Thursday, December 21, 2006

Shiite Rivalry Working Against Maliki

With the restraining influence of Ayatollah Ali Sistani upon Iraqi Shiites fading, Prime Minister Nouri al-Maliki is becoming overshadowed by the two most prominent black turbaned clerics.

Who are at serious odds with each other.

The rivalry between (Moqtada al-Sadr) and (Abdul Aziz al-Hakim) has unfolded mostly on the political stage. The two leaders joined the alliance that produced the current government, but soon their visions diverged. This year, Sadr threw his support behind Maliki largely to stop Hakim's candidate, current vice president Adel Abdul Mahdi, from becoming prime minister.

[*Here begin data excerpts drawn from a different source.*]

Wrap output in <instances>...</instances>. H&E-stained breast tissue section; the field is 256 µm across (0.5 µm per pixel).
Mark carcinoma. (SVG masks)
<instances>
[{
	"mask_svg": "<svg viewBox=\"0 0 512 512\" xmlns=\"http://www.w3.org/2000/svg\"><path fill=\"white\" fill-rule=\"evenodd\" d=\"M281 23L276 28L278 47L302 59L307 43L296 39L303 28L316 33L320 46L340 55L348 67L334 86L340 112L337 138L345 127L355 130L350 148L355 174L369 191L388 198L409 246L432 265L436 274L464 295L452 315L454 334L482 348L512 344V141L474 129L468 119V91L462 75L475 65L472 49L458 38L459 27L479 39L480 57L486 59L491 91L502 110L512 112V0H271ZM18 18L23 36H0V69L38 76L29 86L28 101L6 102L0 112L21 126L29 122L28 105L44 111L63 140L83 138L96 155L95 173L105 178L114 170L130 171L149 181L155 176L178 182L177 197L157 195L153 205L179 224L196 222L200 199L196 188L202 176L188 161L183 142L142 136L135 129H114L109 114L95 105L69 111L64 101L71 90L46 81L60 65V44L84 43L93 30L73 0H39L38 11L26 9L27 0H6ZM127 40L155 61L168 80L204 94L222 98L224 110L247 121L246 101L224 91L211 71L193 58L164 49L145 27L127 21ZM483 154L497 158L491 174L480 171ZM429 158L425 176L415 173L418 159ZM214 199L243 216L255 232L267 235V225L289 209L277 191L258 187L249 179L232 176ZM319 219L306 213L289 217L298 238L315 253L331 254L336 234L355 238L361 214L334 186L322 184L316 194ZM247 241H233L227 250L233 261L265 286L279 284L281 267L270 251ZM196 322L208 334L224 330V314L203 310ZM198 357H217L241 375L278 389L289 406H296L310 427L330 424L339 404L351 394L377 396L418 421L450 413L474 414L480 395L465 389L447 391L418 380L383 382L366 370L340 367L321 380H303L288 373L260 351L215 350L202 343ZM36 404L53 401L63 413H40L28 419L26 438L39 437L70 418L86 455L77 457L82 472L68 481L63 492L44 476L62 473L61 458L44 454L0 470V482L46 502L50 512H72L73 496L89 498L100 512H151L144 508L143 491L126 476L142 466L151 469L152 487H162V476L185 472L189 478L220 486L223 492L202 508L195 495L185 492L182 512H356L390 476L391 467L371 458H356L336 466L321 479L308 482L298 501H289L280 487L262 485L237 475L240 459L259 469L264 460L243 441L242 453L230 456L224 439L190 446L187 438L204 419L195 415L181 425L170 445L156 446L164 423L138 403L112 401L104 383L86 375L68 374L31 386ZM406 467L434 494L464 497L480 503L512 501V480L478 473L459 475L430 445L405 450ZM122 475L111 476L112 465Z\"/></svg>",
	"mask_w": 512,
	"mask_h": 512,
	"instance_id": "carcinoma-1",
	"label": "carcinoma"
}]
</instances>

Hakim and Sadr are also sharply divided over whether Iraq should split into autonomous regions. Hakim is pushing for a separate Shiite region in the south, but Sadr, who views himself as an Iraqi nationalist, wants to keep the country unified. ...

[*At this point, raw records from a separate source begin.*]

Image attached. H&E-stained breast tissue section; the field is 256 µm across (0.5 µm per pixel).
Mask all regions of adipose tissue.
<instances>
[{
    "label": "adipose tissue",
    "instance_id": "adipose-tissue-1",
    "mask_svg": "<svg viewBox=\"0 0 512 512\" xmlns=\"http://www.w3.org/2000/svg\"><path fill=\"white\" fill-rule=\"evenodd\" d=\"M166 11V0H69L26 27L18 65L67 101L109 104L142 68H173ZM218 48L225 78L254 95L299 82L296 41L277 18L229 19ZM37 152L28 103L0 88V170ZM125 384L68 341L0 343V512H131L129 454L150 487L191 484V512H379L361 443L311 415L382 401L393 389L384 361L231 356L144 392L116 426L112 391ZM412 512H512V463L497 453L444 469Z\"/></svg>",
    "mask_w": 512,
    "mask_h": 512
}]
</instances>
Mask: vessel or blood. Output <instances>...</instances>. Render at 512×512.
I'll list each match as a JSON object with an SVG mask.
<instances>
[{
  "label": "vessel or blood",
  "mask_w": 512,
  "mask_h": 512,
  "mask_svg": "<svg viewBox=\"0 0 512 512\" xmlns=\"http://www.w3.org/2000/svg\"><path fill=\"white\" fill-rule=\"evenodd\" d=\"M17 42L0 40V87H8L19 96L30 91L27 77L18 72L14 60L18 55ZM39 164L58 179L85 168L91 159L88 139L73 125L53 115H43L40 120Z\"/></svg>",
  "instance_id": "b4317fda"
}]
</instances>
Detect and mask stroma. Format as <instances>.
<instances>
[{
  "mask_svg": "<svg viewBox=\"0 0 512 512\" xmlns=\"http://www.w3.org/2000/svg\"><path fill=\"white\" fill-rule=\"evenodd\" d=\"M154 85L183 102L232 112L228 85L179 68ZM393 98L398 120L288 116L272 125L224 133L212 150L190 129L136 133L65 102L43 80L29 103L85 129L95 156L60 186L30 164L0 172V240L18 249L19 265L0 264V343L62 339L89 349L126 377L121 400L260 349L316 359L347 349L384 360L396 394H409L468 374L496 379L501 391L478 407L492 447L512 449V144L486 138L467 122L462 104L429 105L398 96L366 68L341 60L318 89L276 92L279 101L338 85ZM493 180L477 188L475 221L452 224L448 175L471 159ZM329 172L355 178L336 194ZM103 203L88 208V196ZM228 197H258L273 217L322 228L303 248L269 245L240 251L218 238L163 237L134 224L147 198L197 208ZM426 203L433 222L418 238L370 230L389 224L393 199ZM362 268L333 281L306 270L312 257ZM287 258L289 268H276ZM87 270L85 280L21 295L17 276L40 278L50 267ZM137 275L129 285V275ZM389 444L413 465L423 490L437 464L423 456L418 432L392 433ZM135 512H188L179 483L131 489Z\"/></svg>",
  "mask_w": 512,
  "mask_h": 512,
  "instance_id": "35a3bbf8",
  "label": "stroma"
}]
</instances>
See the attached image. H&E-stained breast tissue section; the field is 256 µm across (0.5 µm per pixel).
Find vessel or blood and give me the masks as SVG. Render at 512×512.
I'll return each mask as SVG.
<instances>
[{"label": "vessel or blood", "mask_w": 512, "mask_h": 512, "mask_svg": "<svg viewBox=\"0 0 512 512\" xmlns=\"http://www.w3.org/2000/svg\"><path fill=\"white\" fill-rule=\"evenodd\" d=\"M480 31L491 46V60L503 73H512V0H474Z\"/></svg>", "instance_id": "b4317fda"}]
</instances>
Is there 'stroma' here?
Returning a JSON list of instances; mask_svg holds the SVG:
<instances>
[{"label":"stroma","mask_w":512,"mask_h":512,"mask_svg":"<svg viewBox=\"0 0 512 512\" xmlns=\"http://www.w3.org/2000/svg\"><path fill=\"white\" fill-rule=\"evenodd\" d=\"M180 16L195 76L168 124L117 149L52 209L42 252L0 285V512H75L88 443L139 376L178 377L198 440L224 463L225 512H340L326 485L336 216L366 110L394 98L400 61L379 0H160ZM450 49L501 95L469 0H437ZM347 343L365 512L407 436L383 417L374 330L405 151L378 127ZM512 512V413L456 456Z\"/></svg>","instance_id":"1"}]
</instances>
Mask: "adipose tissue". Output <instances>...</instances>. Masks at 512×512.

Hakim, meanwhile, has shown his pragmatism, understanding that he needs U.S. troops and support to balance the growing power of Sadr. Last month, he met with Bush, an action that many observers saw as the U.S. hedging its gamble on the weak Maliki government. Bush also met with Iraq's Sunni vice president, Tariq al-Hashemi, leader of the Iraqi Islamic Party. Hashemi is perceived by Washington as a moderate, although many Iraqis would disagree.

"Maliki is very worried about this turnabout," said Wamid Nadhmi, a political analyst in Baghdad. "This is because of his affiliation with Moqtada Sadr and the promotion that Mr. Bush is giving to Mr. Hakim. Maliki is seeing his political end, that they are trying to form a new government with the approval of the Americans."

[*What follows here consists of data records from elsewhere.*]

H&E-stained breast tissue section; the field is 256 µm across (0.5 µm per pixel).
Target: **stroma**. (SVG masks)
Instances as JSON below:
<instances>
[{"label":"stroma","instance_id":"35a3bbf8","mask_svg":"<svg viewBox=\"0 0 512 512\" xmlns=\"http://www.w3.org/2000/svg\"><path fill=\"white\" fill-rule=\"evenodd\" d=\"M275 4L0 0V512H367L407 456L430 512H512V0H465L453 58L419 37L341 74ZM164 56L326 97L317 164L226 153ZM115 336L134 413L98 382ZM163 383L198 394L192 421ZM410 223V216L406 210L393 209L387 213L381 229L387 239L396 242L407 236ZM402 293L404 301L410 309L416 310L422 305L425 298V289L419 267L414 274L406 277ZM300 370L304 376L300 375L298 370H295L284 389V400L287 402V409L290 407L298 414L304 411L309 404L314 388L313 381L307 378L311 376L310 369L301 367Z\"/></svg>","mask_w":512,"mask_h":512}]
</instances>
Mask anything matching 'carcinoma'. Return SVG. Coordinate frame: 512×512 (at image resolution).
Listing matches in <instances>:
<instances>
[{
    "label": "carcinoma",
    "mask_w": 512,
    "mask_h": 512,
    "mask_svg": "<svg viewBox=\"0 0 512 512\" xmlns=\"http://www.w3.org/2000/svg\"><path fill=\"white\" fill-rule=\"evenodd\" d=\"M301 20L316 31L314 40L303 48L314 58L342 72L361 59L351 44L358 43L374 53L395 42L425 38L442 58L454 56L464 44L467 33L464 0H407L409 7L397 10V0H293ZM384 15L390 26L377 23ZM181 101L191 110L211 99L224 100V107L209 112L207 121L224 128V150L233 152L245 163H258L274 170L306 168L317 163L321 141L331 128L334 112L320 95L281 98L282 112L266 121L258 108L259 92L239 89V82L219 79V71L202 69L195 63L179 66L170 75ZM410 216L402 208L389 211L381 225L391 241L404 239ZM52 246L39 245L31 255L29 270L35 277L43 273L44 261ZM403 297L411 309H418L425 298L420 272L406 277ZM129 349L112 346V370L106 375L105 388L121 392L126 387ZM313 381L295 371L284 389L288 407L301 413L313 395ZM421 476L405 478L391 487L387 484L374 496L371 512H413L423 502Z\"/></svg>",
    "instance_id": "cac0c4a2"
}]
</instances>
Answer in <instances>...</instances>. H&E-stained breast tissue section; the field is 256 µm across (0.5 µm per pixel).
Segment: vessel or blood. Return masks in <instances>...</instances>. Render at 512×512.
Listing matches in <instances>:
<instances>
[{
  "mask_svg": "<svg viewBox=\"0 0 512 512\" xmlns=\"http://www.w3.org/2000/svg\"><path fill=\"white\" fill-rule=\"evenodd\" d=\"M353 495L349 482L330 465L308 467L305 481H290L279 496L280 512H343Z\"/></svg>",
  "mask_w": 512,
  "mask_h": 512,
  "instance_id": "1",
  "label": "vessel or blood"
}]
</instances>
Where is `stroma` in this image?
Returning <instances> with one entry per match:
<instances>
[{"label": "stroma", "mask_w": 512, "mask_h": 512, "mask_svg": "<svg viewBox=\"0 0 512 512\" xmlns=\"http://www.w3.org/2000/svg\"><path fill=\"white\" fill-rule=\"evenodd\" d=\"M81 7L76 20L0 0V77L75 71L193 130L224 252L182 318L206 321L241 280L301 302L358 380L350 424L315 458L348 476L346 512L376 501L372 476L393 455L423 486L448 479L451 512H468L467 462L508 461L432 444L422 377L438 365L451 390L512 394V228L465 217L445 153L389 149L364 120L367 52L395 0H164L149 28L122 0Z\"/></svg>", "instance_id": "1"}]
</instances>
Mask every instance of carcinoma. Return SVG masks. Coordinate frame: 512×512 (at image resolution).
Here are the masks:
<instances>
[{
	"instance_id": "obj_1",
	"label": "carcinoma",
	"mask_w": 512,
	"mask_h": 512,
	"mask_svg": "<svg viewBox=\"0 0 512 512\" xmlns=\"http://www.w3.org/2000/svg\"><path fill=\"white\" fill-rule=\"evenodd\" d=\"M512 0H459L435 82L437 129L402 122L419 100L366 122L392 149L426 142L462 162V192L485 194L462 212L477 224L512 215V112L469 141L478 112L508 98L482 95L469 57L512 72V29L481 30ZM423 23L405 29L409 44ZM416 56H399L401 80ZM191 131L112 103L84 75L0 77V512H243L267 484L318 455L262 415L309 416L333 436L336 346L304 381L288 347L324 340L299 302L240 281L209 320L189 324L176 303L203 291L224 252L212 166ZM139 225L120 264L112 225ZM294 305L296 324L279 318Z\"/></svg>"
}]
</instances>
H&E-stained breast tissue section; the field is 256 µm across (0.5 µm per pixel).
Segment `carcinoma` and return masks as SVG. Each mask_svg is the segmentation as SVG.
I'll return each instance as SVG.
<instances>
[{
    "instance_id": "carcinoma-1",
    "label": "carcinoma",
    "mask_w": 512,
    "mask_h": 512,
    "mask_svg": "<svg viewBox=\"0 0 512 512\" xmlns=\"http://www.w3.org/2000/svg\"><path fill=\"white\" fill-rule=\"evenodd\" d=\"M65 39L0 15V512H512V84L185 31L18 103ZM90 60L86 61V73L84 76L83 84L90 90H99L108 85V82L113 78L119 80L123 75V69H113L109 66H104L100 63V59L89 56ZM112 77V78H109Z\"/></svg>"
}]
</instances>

U.S. pressure on Maliki to isolate Sadr is growing. American officials have declared Shiite militias -- particularly the Mahdi Army -- the most significant threat to Iraq's stability. Maliki has not cracked down on the militia of his political benefactor. He and his Shiite Islamic Dawa Party are also resisting U.S. attempts to build a moderate coalition.

In many circles, Iraqis question whether Hakim and other so-called moderates can curb the growing power of Sadr.

"I have serious doubts about Mr. Hakim's influence among the Shiites, and I have serious doubts of Hashemi becoming the leader of Sunnis," Nadhmi said.